## The task
Please output exactly the lines below, starting at the line that has "Maybe, that's the" and ending at the line that has "of Bencoded data.", both included; leave out all pictures and include nothing else.

## Entries supplied
[Start of section]

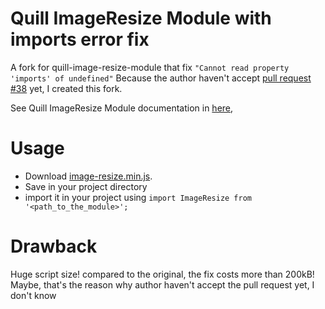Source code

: # Quill ImageResize Module with imports error fix

A fork for quill-image-resize-module that fix `"Cannot read property 'imports' of undefined"`
Because the author haven't accept [pull request #38](https://github.com/kensnyder/quill-image-resize-module/pull/38) yet, I created this fork. 

See Quill ImageResize Module documentation in [here](https://github.com/kensnyder/quill-image-resize-module),

# Usage 

- Download [image-resize.min.js](https://github.com/khasburrahman/quill-image-resize-module-fix-imports-error/raw/master/image-resize.min.js). 
- Save in your project directory 
- import it in your project using `import ImageResize from '<path_to_the_module>';`

# Drawback 

Huge script size! compared to the original, the fix costs more than 200kB!
Maybe, that's the reason why author haven't accept the pull request yet, I don't know
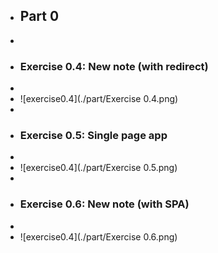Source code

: + ## Part 0
+
+ ### Exercise 0.4: New note (with redirect)
+ 
+ ![exercise0.4](./part/Exercise 0.4.png)
+
+ ### Exercise 0.5: Single page app
+
+ ![exercise0.4](./part/Exercise 0.5.png)
+
+ ### Exercise 0.6: New note (with SPA)
+
+ ![exercise0.4](./part/Exercise 0.6.png)
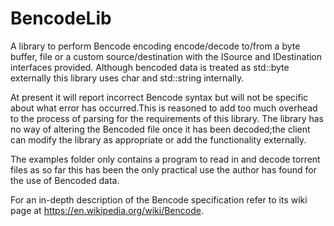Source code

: # BencodeLib

A library to perform Bencode encoding encode/decode to/from
a byte buffer, file or a custom source/destination with the
ISource and IDestination interfaces provided. Although bencoded 
data is treated as std::byte externally this library uses char 
and std::string internally.

At present it will report incorrect Bencode syntax but will not be
specific about what error has occurred.This is reasoned to add too 
much overhead to the process of parsing for the requirements of this 
library. The library has no way of altering the Bencoded file
once it has been decoded;the client can modify the library as appropriate
or add the functionality externally.

The examples folder only contains a program to read in and decode torrent files
as so far this has been the only practical use the author has found for the use
of Bencoded data.

For an in-depth description of the Bencode specification refer 
to its wiki page at https://en.wikipedia.org/wiki/Bencode.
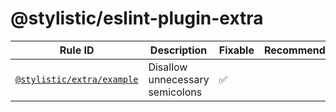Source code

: <!--
/* GENERATED, DO NOT EDIT DIRECTLY */
-->

# @stylistic/eslint-plugin-extra

| Rule ID | Description | Fixable | Recommended |
| --- | --- | --- | --- |
| [`@stylistic/extra/example`](./rules/example) | Disallow unnecessary semicolons | ✅ |  |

[End of section]

## Output of the exercise
Maybe, that's the reason why author haven't accept the pull request yet, I don't know
Source code

: + ## Part 0
+
+ ### Exercise 0.4: New note (with redirect)
+ 
+ ![exercise0.4](./part/Exercise 0.4.png)
+
+ ### Exercise 0.5: Single page app
+
+ ![exercise0.4](./part/Exercise 0.5.png)
+
+ ### Exercise 0.6: New note (with SPA)
+
+ ![exercise0.4](./part/Exercise 0.6.png)
Source code

: # BencodeLib

A library to perform Bencode encoding encode/decode to/from
a byte buffer, file or a custom source/destination with the
ISource and IDestination interfaces provided. Although bencoded 
data is treated as std::byte externally this library uses char 
and std::string internally.

At present it will report incorrect Bencode syntax but will not be
specific about what error has occurred.This is reasoned to add too 
much overhead to the process of parsing for the requirements of this 
library. The library has no way of altering the Bencoded file
once it has been decoded;the client can modify the library as appropriate
or add the functionality externally.

The examples folder only contains a program to read in and decode torrent files
as so far this has been the only practical use the author has found for the use
of Bencoded data.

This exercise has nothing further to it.